DLIO Config Generation
----------------------
End-to-end pipeline that converts a directory of raw DFTracer logs into a DLIO
training-loop YAML configuration:
- **trace_loader**: pulls the ``AGGREGATION`` column family (re-attaches the
merge operator at open time) and synthesizes per-rank sample arrays from
per-(pid, time_bucket) entries.
- **BarrierSimulator**: simulates one DLIO training run across the captured
ranks/steps, scoring an end-to-end duration, rank variance, and ``fetch.block``
CDF similarity against the empirical trace.
- **optimizer**: sequential momentum loop refining the ``max_bound`` percentile
on the fitted sampler to minimize simulator E2E error.
- **yaml_emit**: renders single distributions or Gaussian mixtures into the
DLIO ``train.computation_time`` / ``reader.preprocess_time`` schema.
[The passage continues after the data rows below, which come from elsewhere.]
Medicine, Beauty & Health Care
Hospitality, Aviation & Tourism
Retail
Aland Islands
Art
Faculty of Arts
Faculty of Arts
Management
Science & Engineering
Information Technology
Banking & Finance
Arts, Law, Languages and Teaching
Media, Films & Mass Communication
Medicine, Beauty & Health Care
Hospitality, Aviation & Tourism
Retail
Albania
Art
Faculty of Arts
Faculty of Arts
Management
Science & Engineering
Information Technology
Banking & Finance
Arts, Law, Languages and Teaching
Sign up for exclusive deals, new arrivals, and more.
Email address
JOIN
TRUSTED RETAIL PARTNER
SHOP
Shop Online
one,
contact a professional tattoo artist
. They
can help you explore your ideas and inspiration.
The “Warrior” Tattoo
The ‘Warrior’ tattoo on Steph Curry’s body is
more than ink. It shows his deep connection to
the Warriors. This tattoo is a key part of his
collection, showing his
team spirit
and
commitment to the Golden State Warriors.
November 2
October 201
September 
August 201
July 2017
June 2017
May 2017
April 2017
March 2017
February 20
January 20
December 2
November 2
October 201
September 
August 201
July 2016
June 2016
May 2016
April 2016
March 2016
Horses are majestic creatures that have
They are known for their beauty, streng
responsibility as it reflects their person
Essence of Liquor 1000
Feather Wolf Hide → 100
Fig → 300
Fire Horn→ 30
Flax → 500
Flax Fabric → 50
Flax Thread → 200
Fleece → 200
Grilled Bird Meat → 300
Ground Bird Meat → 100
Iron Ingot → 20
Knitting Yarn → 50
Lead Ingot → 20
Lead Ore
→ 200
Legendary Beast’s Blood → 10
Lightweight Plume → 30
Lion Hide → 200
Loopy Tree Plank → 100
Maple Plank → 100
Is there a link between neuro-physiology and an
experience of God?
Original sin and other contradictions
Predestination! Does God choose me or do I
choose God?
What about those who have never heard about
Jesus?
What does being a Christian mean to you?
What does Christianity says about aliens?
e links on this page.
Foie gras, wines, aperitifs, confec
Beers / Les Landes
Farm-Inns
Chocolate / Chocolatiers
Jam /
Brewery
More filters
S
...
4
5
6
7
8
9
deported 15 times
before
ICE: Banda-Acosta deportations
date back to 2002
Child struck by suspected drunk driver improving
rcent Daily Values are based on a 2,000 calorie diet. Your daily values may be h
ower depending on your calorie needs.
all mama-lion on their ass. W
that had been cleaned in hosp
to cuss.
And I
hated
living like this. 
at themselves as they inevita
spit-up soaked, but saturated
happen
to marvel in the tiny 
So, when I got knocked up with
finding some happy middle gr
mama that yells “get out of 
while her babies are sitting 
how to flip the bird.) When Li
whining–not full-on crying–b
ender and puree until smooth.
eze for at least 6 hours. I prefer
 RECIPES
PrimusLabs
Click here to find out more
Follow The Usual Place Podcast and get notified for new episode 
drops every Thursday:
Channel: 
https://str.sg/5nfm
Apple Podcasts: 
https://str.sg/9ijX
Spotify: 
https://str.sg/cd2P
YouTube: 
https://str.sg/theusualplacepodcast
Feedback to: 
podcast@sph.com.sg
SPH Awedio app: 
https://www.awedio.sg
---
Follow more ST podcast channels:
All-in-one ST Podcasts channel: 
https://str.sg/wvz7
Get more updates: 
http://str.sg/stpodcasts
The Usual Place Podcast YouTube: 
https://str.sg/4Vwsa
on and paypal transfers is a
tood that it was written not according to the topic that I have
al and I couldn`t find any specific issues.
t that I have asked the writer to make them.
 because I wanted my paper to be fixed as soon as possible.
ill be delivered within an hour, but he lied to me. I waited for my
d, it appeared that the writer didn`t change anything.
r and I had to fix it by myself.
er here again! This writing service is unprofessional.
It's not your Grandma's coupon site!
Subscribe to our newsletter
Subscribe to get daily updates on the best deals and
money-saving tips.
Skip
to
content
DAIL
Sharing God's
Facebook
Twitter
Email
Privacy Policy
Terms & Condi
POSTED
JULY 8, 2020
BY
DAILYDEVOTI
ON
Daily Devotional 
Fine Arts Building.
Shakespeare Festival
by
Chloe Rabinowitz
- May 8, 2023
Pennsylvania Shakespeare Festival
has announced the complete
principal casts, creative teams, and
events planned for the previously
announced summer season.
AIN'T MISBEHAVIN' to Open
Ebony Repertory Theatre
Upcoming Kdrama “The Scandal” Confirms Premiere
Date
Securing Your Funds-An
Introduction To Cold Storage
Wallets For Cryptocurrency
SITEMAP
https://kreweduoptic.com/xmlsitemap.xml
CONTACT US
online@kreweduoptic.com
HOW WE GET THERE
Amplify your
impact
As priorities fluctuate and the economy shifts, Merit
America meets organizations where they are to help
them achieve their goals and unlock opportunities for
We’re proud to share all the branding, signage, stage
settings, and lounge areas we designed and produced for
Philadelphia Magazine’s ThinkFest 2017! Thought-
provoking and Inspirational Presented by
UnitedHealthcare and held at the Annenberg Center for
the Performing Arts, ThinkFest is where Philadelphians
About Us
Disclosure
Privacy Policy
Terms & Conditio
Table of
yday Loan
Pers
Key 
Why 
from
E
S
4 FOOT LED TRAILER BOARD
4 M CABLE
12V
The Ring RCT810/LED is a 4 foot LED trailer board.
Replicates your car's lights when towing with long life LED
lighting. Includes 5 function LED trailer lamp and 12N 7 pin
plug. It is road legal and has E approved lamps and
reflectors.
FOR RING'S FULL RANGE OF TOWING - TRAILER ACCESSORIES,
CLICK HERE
See :doc:`/utilities/dlio` for the API and ``dftracer_gen_dlio_config`` in
:doc:`/cli` for the user-facing binary.
Indexing
--------
Advanced indexing utilities for fast trace queries:
- **Bloom filter cache**: Thread-safe bounded cache for deserialized bloom filters with file-level and chunk-level keys
- **Chunk statistics**: Per-chunk aggregates including event counts, timestamp ranges, and duration distributions
- **Predicate filtering**: Efficient multi-dimensional filtering for view queries on dimensions like time range and duration bounds
Views and Predicates
--------------------
Query views on DFTracer traces with multi-dimensional filtering:
- **PredicateFilter**: Efficiently filters events by dimension sets, time ranges, and duration bounds
- **Supports multiple predicates**: Match events against OR'd lists of predicates
See :doc:`cpp_api/utilities` for the full API reference.